Hier, les vaches avaient deux estomacs. Un pour tout de suite, l’autre pour plus tard. Phil a adopté le même système pour son cerveau. En attendant de digérer l’information, il regarde sa femme, sourit, ouvre la bouche, la referme, l’ouvre.

— Il avait mieux. Il m’a proposé un dispositif qui vient de passer les essais cliniques.

— L’avantage, avec toutes les nouveautés que tu avales, c’est que tu pourras vendre ton corps au musée de la santé.

— Justement, cela ne s’avale pas. Et, je ne vais plus avoir besoin de tous mes bracelets, tatouages et même du miroir connecté.

— La révolution ? C’est quoi ce produit miraculeux.

— C’est un hypocondreur[1]. Cela se présente sous forme d’une grosse gélule en mousse naturelle qu’on garde dans sa poche.
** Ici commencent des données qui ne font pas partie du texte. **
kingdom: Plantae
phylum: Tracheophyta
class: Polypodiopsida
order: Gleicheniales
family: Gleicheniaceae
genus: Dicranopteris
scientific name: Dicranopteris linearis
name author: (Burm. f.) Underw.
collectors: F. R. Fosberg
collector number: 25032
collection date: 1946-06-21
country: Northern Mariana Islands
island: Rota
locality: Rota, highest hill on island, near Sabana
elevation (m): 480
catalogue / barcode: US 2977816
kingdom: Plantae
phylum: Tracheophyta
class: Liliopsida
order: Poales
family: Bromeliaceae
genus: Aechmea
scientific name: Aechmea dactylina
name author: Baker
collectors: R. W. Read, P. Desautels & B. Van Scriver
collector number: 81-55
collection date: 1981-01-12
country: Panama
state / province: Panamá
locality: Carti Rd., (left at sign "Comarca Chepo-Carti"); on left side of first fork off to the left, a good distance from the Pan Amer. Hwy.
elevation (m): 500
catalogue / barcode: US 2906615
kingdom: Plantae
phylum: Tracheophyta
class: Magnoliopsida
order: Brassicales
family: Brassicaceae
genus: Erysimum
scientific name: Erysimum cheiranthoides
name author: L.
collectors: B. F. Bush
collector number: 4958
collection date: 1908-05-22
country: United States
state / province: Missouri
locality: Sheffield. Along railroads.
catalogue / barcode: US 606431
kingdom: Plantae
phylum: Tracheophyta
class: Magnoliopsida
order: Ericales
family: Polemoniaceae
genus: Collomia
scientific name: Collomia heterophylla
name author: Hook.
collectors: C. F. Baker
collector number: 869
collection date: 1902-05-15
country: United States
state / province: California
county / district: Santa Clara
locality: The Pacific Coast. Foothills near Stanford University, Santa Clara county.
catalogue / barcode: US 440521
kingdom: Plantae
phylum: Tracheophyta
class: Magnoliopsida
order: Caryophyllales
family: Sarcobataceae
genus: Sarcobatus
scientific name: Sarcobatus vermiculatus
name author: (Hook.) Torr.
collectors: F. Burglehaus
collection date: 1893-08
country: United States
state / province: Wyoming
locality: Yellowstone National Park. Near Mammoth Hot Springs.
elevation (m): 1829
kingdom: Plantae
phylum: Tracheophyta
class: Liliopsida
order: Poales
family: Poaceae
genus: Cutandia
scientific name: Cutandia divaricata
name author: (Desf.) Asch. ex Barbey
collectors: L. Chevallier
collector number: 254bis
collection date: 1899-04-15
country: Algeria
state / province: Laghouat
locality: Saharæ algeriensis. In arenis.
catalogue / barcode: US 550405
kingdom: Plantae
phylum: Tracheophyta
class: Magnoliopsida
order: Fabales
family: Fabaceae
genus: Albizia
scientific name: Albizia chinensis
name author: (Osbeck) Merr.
Quand on sent un léger malaise, on la malaxe.

— J’imagine que ta boule de mousse est remplie de nanoparticules connectées.

— Pas du tout. Elle est en mousse naturelle qui évite les ondes nocives.

— Comment suis-tu tes paramètres ?

— C’est là toute la performance de l’hypocondreur. On n’a plus besoin de les suivre. Après quelques jours d’acclimatation, on se sent beaucoup plus détendu et l’on dort mieux. Le docteur Muller m’a dit que dans 15 jours, je ne jurais plus que par l’hypocondreur.

La vache ! pense Zabou. Il est vraiment très fort le Docteur Muller. Il a toujours dans sa panse doctorale des traitements qui permettent de regarder tranquillement passer les trains du progrès.

[1] Hypocondreur est un mot de demain qui vient d’hypocondrie, anxiété obsessionnelle à propos de sa santé.